Supported media types per parser

classic Classic list List threaded Threaded
1 message Options
Reply | Threaded
Open this post in threaded view
|

Supported media types per parser

Jukka Zitting
Hi,

The correct parser for a given document is selected based on the
detected media type of that document. The mapping between media types
and parser classes is kept in entries like the following in the Tika
configuration file.

    <parser name="parse-txt" class="org.apache.tika.parser.txt.TXTParser">
        <mime>text/plain</mime>
    </parser>

The list of <mime/> types per parser is pretty much fixed to the way
the implementation, and I don't see much value in being able to
customize that mapping in the configuration. The downside of having
these mappings in the configuration file is that maintaining
alternative configurations (e.g. ones with extra parsers) need to be
updated whenever the list of media types per parser changes.
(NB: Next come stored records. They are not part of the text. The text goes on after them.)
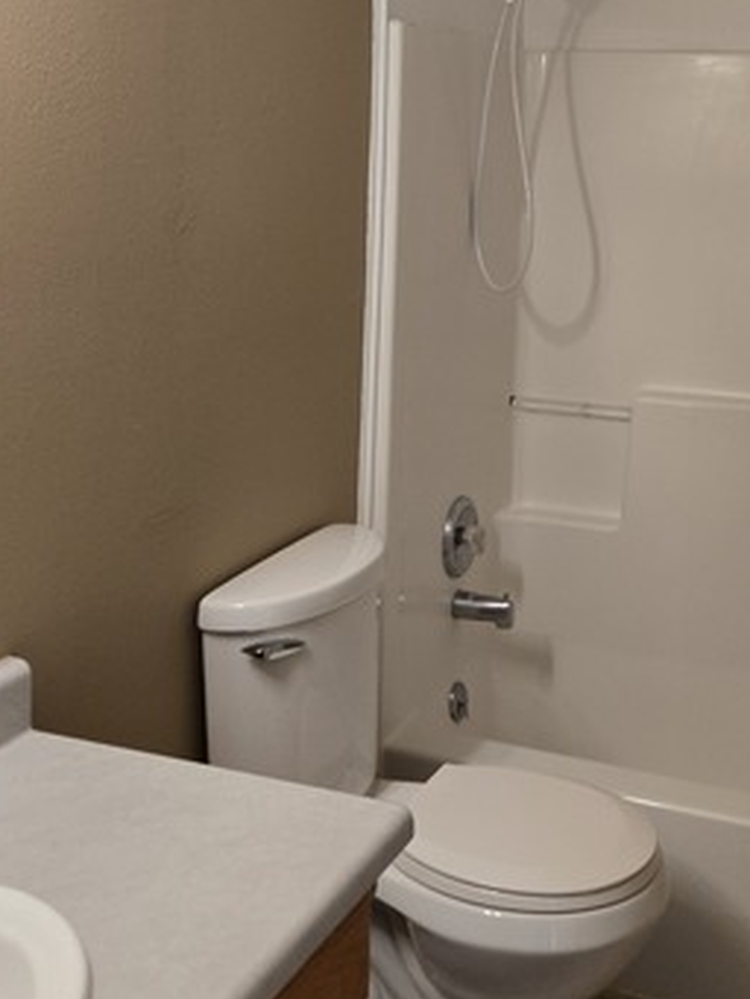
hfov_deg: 31.7
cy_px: 207
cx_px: 554
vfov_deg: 40.4
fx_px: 1299
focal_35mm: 45
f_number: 1.8
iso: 320
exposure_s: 1/120
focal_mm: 5.4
We've
already seen a number of such mapping changes for example with the
added OOXML support and with the extended image and audio parsers.
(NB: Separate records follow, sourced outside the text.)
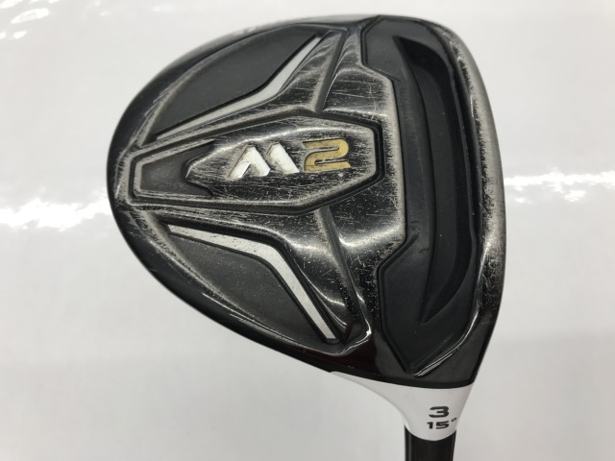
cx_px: 308
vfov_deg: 49.7
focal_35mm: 28
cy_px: 230
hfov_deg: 63.4
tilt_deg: -63.7
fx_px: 497
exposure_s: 1/60
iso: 25
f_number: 1.8
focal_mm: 3.99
To simplify the configuration I'd like to move the media type mappings
from the configuration file to the parser classes. The mapping
information could for example be returned from a parser instance
through a new Parser method like this:

    /**
     * Returns the media types supported by this parser.
     *
     * @return supported media types
     */
    Set<MediaType> getSupportedTypes();

Composite parsers like AutoDetectParser would use this information
instead of explicitly given mappings to dispatch documents to the
correct parsers.

WDYT? Does anyone depend on the ability to explicitly customize the
per-parser media type mappings?

BR,

Jukka Zitting